This script is a simple illustrative example of integrating Watson Discovery and watsonx.ai together.
You will need Python installed locally to run this script: https://www.python.org/downloads
Most recently tested with version
3.12.2
First, you must create a .env
file at the project root containing all sensitive data about your instances of Watson Discovery and watsonx.ai.
Here is a table of them:
Name | Description |
---|---|
IBM_DISC_API_KEY | API key with access to Discovery instance. Can be created here |
IBM_DISC_PROJ_ID | Project ID of Discovery instance. Available within cloud console. |
IBM_DISC_SERVICE_URL | Service URL of Discovery instance. Available within cloud console. |
IBM_DISC_COLL_ID | Collection ID of the collection of documents you wish to query as context within Discovery. |
IBM_WX_API_KEY | API key with access to watsonx.ai project.
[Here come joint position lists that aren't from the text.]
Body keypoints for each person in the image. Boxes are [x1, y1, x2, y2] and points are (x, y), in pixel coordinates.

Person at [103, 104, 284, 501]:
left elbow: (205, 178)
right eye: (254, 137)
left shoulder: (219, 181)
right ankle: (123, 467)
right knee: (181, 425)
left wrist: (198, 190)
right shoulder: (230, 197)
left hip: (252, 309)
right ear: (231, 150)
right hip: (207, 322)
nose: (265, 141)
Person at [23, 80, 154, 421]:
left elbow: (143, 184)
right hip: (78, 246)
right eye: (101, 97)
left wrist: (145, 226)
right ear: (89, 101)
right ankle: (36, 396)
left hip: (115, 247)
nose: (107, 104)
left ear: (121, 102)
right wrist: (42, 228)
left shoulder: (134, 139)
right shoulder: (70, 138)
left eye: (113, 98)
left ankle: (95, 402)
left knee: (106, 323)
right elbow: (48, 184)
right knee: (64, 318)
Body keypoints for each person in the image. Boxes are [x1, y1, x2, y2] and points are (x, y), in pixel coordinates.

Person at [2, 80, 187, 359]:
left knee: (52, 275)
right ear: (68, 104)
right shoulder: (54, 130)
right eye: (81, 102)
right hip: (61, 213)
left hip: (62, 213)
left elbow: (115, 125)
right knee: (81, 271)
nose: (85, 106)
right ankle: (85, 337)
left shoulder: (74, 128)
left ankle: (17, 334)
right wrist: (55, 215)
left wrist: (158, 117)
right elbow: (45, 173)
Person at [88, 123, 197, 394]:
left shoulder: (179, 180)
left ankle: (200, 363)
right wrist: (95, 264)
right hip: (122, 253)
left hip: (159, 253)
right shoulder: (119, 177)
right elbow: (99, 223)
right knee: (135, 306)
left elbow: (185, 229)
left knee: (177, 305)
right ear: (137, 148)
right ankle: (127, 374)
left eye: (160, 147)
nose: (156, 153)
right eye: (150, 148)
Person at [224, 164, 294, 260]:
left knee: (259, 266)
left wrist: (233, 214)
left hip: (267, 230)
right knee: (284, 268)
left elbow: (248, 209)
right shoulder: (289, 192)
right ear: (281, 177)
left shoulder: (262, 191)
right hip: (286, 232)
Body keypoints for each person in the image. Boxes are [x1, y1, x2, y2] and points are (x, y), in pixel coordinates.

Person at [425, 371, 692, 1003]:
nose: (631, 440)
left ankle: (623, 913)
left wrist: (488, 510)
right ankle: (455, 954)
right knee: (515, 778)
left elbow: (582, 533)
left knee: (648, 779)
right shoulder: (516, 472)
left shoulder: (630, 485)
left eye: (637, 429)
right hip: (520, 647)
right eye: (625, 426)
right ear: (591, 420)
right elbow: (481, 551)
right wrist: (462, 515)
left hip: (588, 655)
Can be created here |
IBM_WX_PROJ_ID | Project ID of watsonx.ai project. Availabe under "Settings" within project. |
IBM_WX_SERVICE_URL | Service URL of watsonx.ai project. Tied to locale of projects deployment. |
There is a blank version in env_example
. Feel free to rename this to .env
and fill it with the required values. From the command line you could do:
# this command will create a copy of the file titled .env
cp env_example .env
Then you can fill out the created .env
file with your instance values.
Ensure you can see hidden files within your explorer or editor to see the
.env
file.
Next, install the dependencies required for the script:
# installs dependencies needed for the script to run
python -m pip install -r requirements.txt
Lastly, you can now run the script via:
# runs the actual script
python rag.py
To change the question being asked simply change the QUERY
variable located near the top of the script and run once more.